We have previously reported that a nonapeptide thymic hormone, facteur thymique serique (FTS), is involved in the differentiation and activation of intestinal intraepithelial lymphocytes (i-IEL) in mice. In this study, we examined the effect of FTS treatment on enteropathy in a murine model for acute graft-vs.-host disease (GVHD) induced by injection of parental C57BL/6 splenocytes into unirradiated (C57BL/6 x DBA/2) F1 hybrids. FTS treatment significantly protected mice from developing acute GVHD as assessed by mortality rate, splenomegaly and enteropathy. The infiltration of donor-derived TCR alpha beta i-IEL bearing CD8 alpha beta was significantly inhibited in the small intestine of FTS-treated mice, and the frequencies of apoptosis of crypt cells in the intestinal mucosa were decreased in these mice during acute GVHD. These results suggest that FTS treatment contributes to protection against enteropathy of acute GVHD. Thus, FTS may provide a useful approach to control acute GVHD after blood transfusion or bone marrow transplantation.

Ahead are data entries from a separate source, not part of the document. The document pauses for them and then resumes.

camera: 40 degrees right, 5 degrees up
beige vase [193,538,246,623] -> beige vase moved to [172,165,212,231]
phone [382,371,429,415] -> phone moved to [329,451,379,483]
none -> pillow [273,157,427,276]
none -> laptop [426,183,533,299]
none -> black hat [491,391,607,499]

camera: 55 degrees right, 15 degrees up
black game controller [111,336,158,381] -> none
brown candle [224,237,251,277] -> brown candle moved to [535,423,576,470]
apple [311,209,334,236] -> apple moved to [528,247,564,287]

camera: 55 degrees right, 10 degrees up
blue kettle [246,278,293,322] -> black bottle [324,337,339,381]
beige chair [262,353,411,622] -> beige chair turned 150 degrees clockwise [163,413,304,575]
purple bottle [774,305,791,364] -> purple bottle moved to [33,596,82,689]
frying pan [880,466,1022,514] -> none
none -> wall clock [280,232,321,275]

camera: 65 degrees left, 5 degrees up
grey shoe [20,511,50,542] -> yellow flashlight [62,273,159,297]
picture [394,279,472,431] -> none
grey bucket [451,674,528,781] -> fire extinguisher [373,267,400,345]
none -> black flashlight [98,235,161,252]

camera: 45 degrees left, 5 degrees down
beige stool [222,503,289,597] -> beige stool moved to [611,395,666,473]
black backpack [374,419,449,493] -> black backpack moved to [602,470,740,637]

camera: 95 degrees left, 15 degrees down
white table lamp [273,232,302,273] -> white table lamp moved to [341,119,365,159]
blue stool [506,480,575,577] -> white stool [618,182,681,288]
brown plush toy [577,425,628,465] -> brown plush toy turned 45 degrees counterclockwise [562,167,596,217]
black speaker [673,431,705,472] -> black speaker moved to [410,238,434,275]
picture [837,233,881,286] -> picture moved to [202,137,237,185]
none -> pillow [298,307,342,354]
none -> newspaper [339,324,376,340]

我们之前报道过,一种九肽胸腺激素,血清胸腺因子(FTS),参与小鼠肠道上皮内淋巴细胞(i-IEL)的分化和激活。在本研究中,我们检测了FTS处理对小鼠急性移植物抗宿主病(GVHD)模型肠道病变的影响,该模型通过将亲代C57BL/6脾细胞注射到未受照射的(C57BL/6×DBA/2)F1杂种小鼠中诱导产生。通过死亡率、脾肿大和肠道病变评估,FTS处理显著保护小鼠免受急性GVHD的发展。在FTS处理的小鼠小肠中,携带CD8αβ的供体来源TCRαβ i-IEL的浸润显著受到抑制,并且在急性GVHD期间,这些小鼠肠道黏膜隐窝细胞的凋亡频率降低。这些结果表明,FTS处理有助于预防急性GVHD的肠道病变。因此,FTS可能为控制输血或骨髓移植后的急性GVHD提供一种有用的方法。